How NxtGen is riding the AI-data centre wave
NxtGen CEO AS Rajgopal weighs in on the AI infrastructure boom, as the company transitions from 12 years of cloud computing expertise to GPU-powered data centres, in tandem with India’s push for technological independence.
The data centre industry is at an all-time high thanks to the ever-growing appetite of AI models for raw compute power, making high-performance chip racks the most valuable asset in technology.
Standing at the centre of this transformation is NxtGen, a Bengaluru-based company that has been the cornerstone of India’s cloud computing industry for over a decade. The firm now finds itself uniquely positioned to cash in on the AI boom.
Inside its flagship campus in Bidadi, at the city’s outskirts, the company is wiring in GPUs, the specialised chips serving as the backbone of AI workloads, to fuel India’s AI ambitions.
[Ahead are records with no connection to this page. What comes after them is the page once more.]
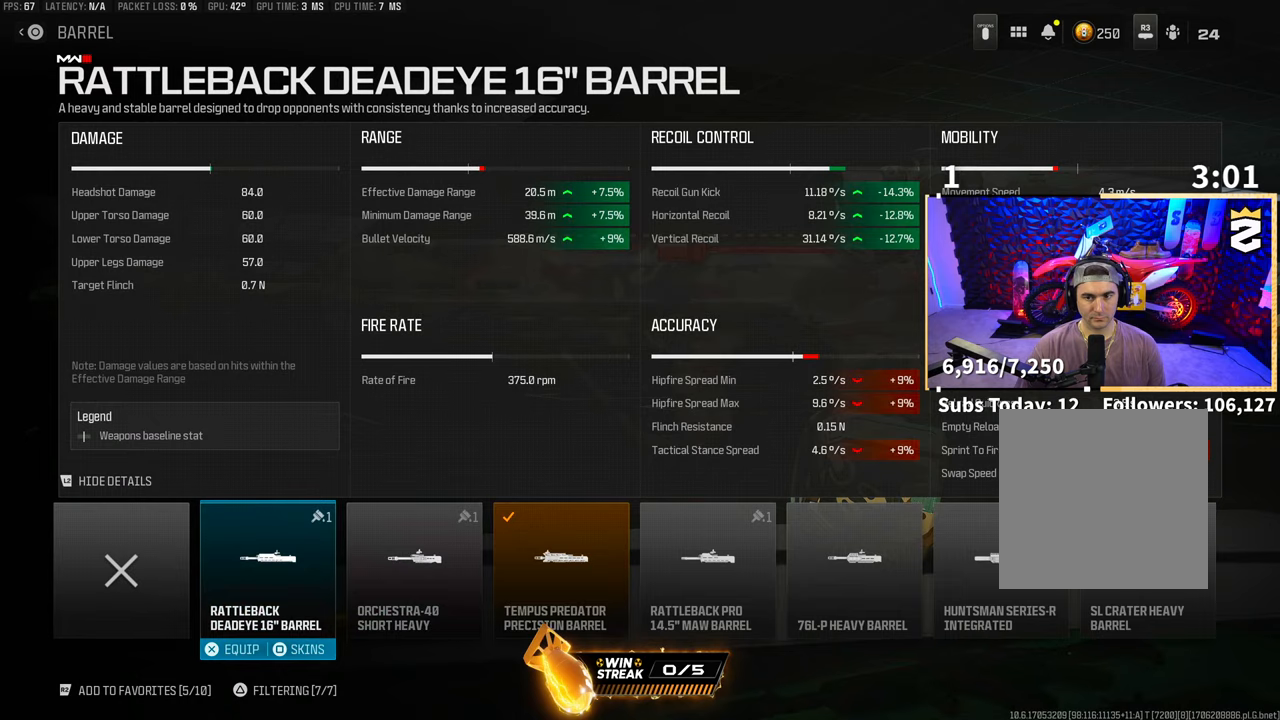
{"buttons": [], "left_stick": "center", "right_stick": "center", "events": []}
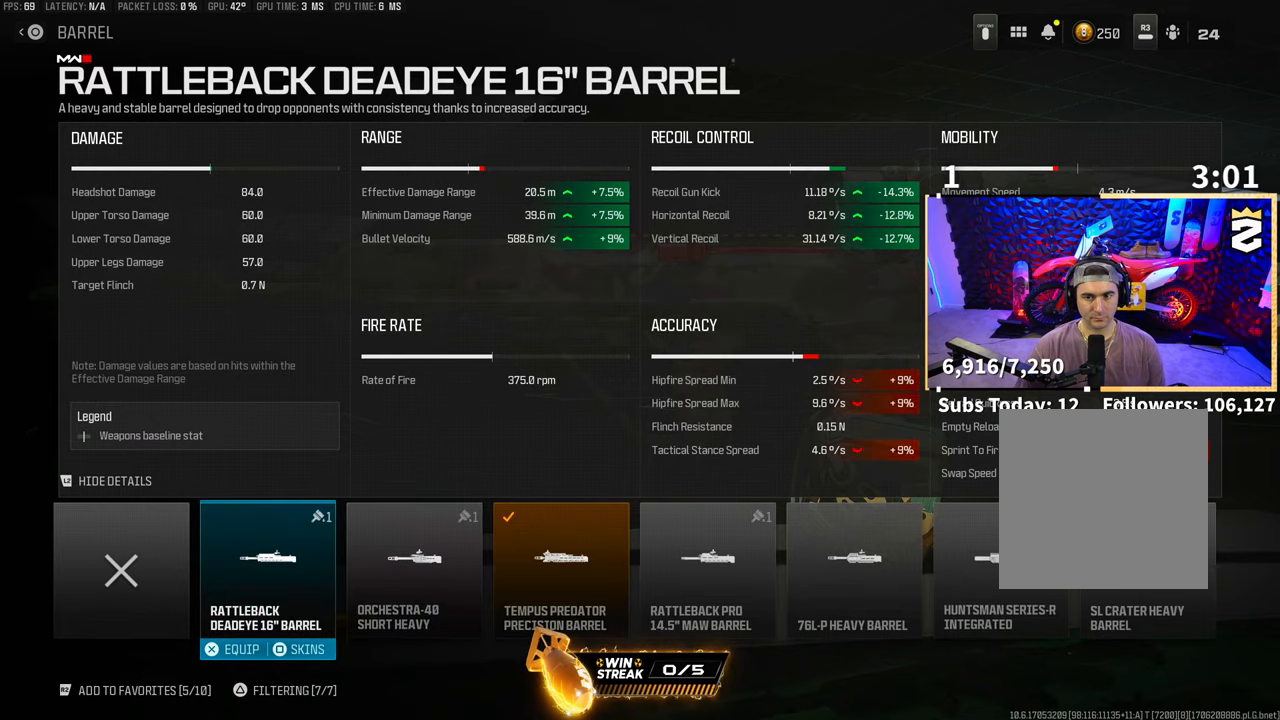
{"buttons": [], "left_stick": "center", "right_stick": "center", "events": [[100, "DPAD_RIGHT", "down"], [200, "DPAD_RIGHT", "up"], [300, "DPAD_RIGHT", "down"], [400, "DPAD_RIGHT", "up"]]}
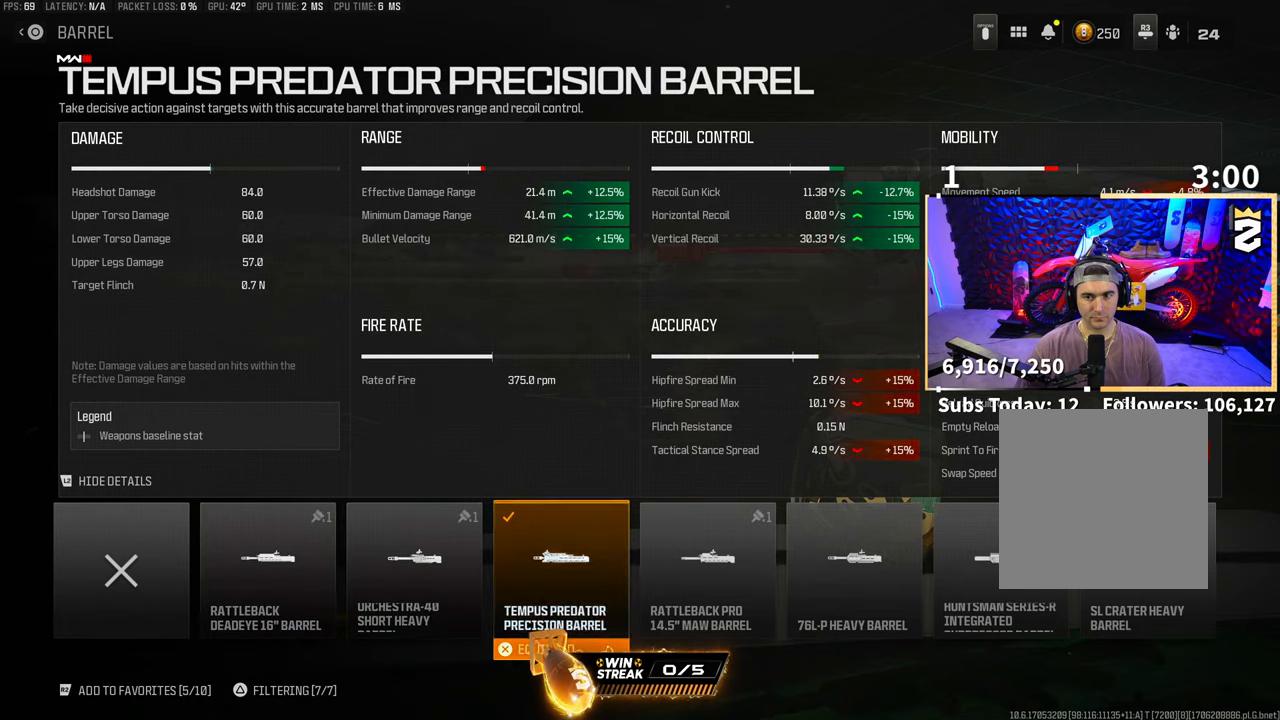
{"buttons": ["DPAD_RIGHT"], "left_stick": "center", "right_stick": "center", "events": [[50, "DPAD_RIGHT", "down"], [150, "DPAD_RIGHT", "up"], [250, "DPAD_RIGHT", "down"], [350, "DPAD_RIGHT", "up"], [500, "DPAD_RIGHT", "down"]]}
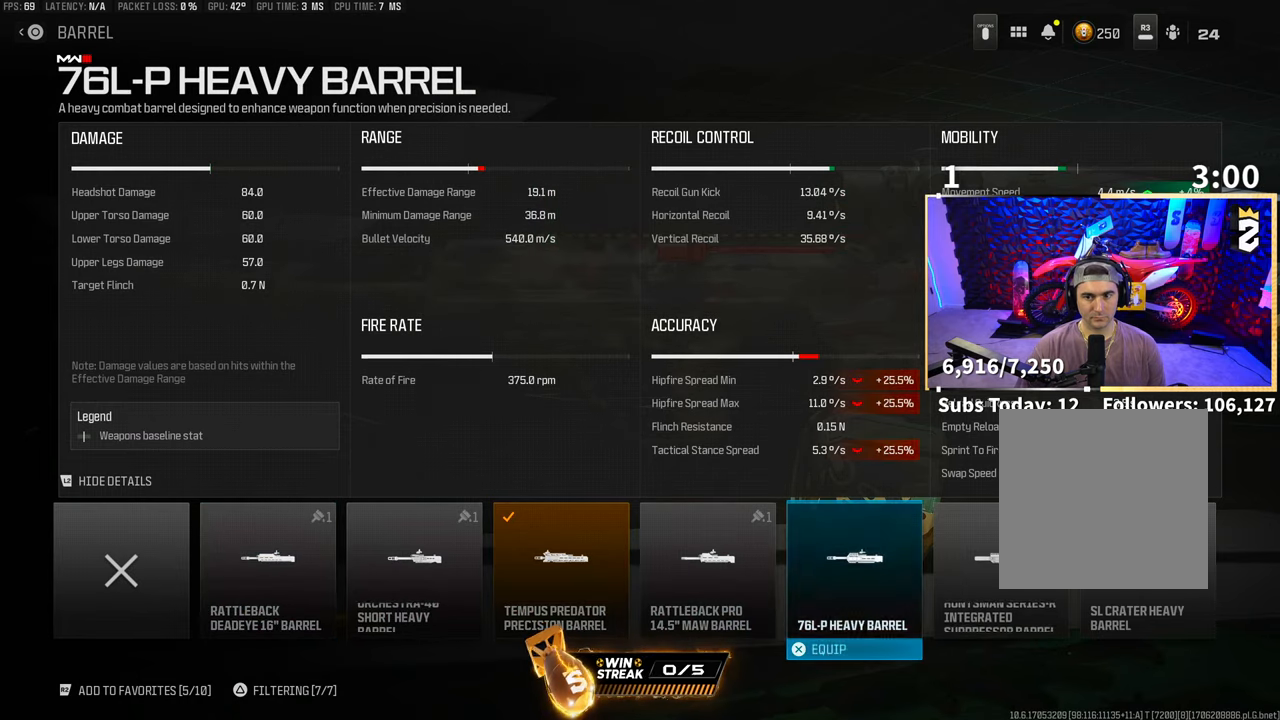
{"buttons": [], "left_stick": "center", "right_stick": "center", "events": [[133, "DPAD_RIGHT", "up"], [233, "DPAD_RIGHT", "down"], [350, "DPAD_RIGHT", "up"]]}
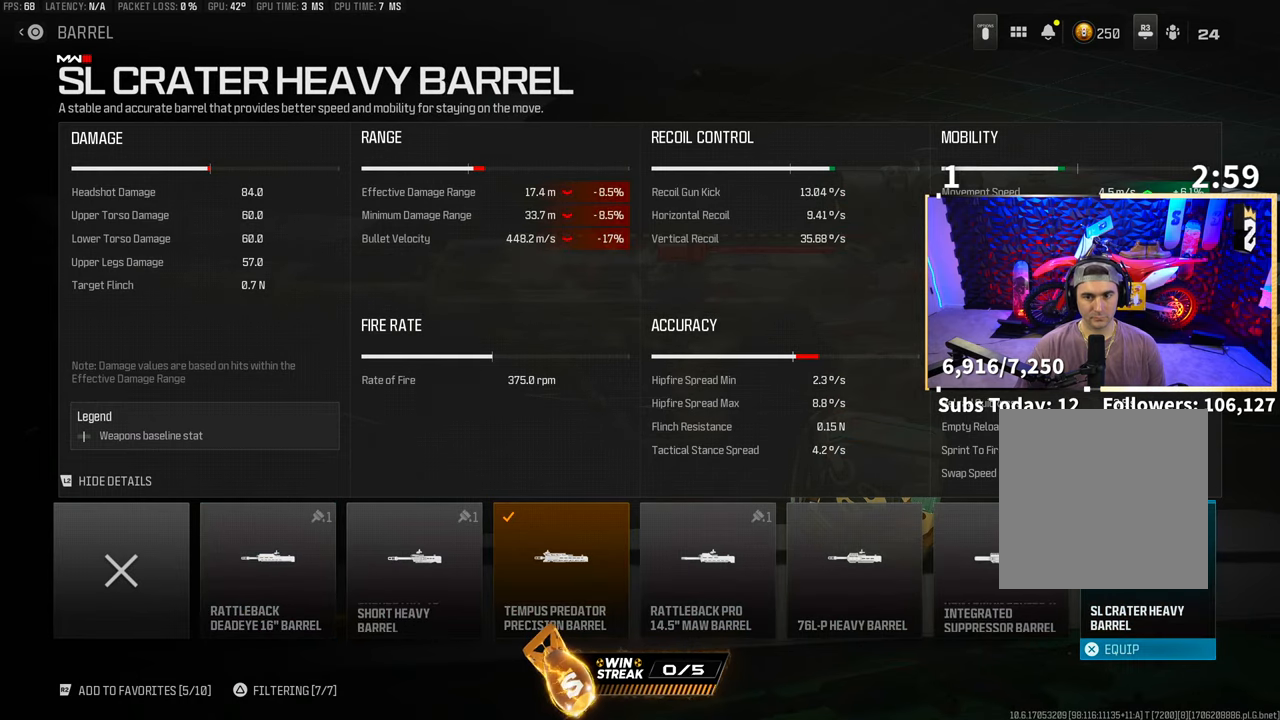
{"buttons": ["DPAD_LEFT"], "left_stick": "center", "right_stick": "center", "events": [[283, "DPAD_LEFT", "down"], [350, "DPAD_LEFT", "up"], [500, "DPAD_LEFT", "down"]]}
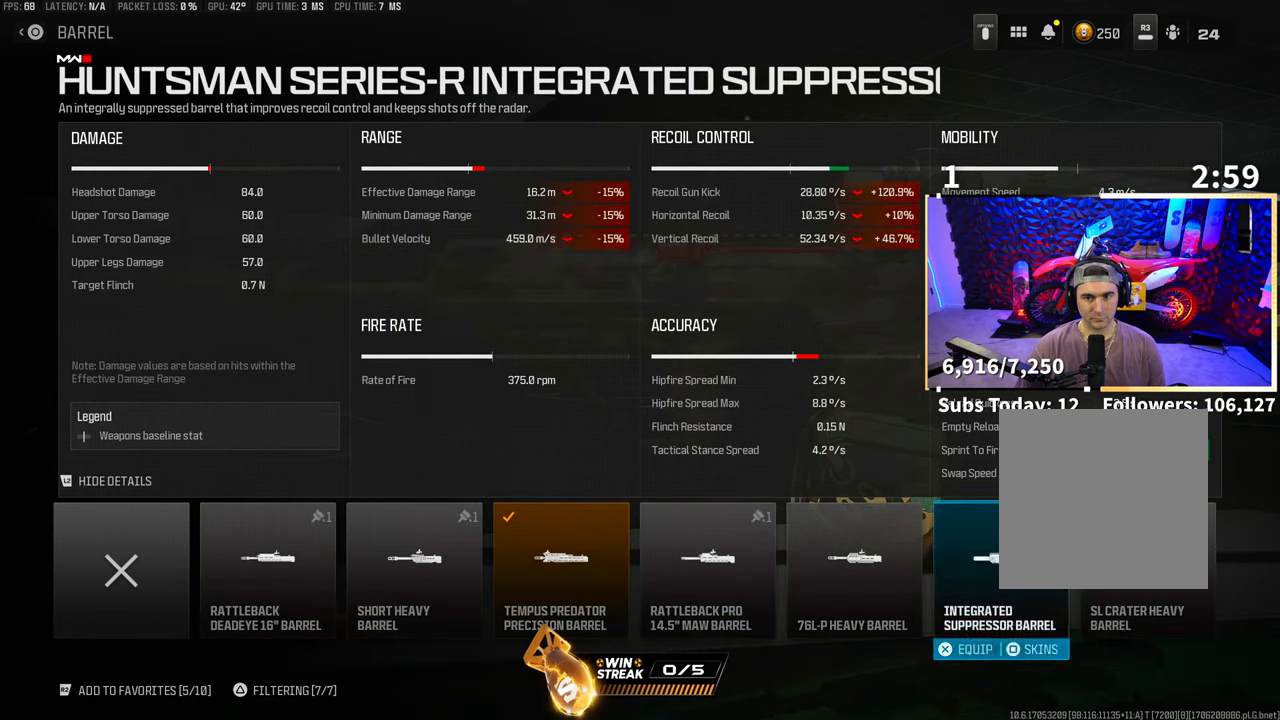
{"buttons": ["DPAD_LEFT"], "left_stick": "center", "right_stick": "center", "events": [[83, "DPAD_LEFT", "up"], [183, "DPAD_LEFT", "down"], [250, "DPAD_LEFT", "up"], [350, "DPAD_LEFT", "down"], [433, "DPAD_LEFT", "up"], [500, "DPAD_LEFT", "down"]]}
NxTGen’s CEO, AS Rajgopal, believes the demand for computing power from enterprise applications (such as AI-driven business software and services) will become much greater than the demand for training AI models within the next two years.
“The game has shifted from floor space to compute density,” Rajgopal tells AI Story.
Physical data centres have become redundant today, and what matters is the ability to pack compute power, he says.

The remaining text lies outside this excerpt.